Figure 13: CoreSight bounce buffers for system wide mode

It is deserved to mention the memory mapping attribution for the bounce buffer. For the flat mode, the bounce buffer is allocated from DMA area with function dma\_alloc\_coherent(), the memory region is mapped with non-cacheable. This can cause performance downgrading when syncing data from the bounce buffer to the AUX ring buffer. For SG mode and CATU mode, they accesses the bounce buffer from the linear kernel mapping address, the memory mapping is normal attribution, so this is why before accessing the bounce buffer, it needs to call dma\_sync\_single\_for\_cpu() to sync the data writtend by device, this can avoid to read stale data in the cache and fetch the data from the memory.

The function etm\_event\_start() calls perf\_aux\_output\_start() to prepare a context for AUX ring buffer, it enables the CoreSight components for the tracers, funnels and sinks. Usually, it establishes a path between ETM and ETR. If perf works as per CPU mode or system wide mode, there have multiple tracers should be enabled, the function etm\_event\_start() is called for multiple times, every calling enables a hardware path for a specific ETM.

When perf requires to record the AUX trace data, etm\_event\_stop() is executed. It stops the path by turning off tracer (ETM) and sink; when multiple tracers share the same one sink, it waits to copy AUX trace data from the bounce buffer to the AUX ring buffer until the last one tracer is disabled.

In theory, the bounce buffer and the AUX ring buffer should align with each other and keep the same pace for the trace data movement. But in reality, the bounce buffer is always free running, the AUX ring buffer needs to wait for the perf tool in user space to fetch data, it's possible the available free space in the AUX ring buffer is less than the new generated trace data in the bounce buffer; and the ETR driver can inject extra barrier packets as a boundary for easier decoding. These factors cause the misalignment between the bounce buffer and AUX ring buffer.

This is why the bounce buffer uses the structure etr\_buf for managing the offset and size, based on the two values ETR driver can get to know what's the

source address and size for copying trace data. The copied size is capped by perf\_output\_handle::size which tracks how much the available buffer size in AUX ring buffer. Rather than directly using perf\_output\_handle::head or the user page's aux\_head, the ETR driver uses pointer etr\_perf\_buffer::head as the target address in the AUX ring buffer.



Figure 14: Syncing between bounce buffer and AUX ring buffer

At the end of perf session, etm\_free\_aux() frees the data structures and the bounce buffer.

### Some thoughts for further optimization

As SG mode and CATU mode both support scatter-gather pages, the ETR driver can be improved to allow the hardware directly accessing AUX ring buffer; this can remove the redundant operations caused by the bounce buffer, the benefit is this can avoid the extra memory copying from the bounce buffer to the AUX buffer.

The second suggestion is to use normal memory mapping for the flat mode.
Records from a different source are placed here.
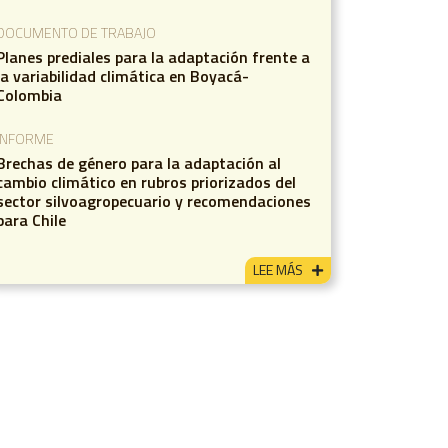
DOCUMENTO DE TRABAJO
Planes prediales para la adaptación frente a
la variabilidad climática en Boyacá-
Colombia
INFORME
Brechas de género para la adaptación al
cambio climático en rubros priorizados del
sector silvoagropecuario y recomendaciones
para Chile
LEE MÁS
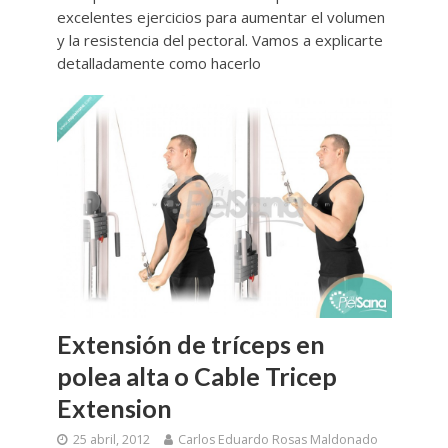
excelentes ejercicios para aumentar el volumen
y la resistencia del pectoral. Vamos a explicarte
detalladamente como hacerlo
Extensión de tríceps en
polea alta o Cable Tricep
Extension
25 abril, 2012
Carlos Eduardo Rosas Maldonado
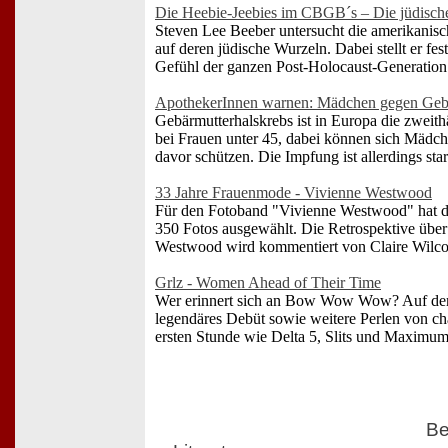
Die Heebie-Jeebies im CBGB´s – Die jüdisch
Steven Lee Beeber untersucht die amerikanisc
auf deren jüdische Wurzeln. Dabei stellt er fes
Gefühl der ganzen Post-Holocaust-Generation
ApothekerInnen warnen: Mädchen gegen Gebä
Gebärmutterhalskrebs ist in Europa die zweit
bei Frauen unter 45, dabei können sich Mädch
davor schützen. Die Impfung ist allerdings star
33 Jahre Frauenmode - Vivienne Westwood
Für den Fotoband "Vivienne Westwood" hat d
350 Fotos ausgewählt. Die Retrospektive über
Westwood wird kommentiert von Claire Wilco
Grlz - Women Ahead of Their Time
Wer erinnert sich an Bow Wow Wow? Auf dem 
legendäres Debüt sowie weitere Perlen von ch
ersten Stunde wie Delta 5, Slits und Maximum
Be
Rather than using the DMA mapping, the normal mapping can utilize the cache for boosting memory performance. Though the memory size in flat mode is not so big with several megabytes, the performance improvement for memory copying with cacheable is still considerable. And given this overload is caused by the tool itself, the optimization can avoid the noise for the profiling.

A potential minor improvement is to remove etr\_perf\_buffer::head, this field can be replaced by using perf\_output\_handle::head which contains the header for AUX ring buffer.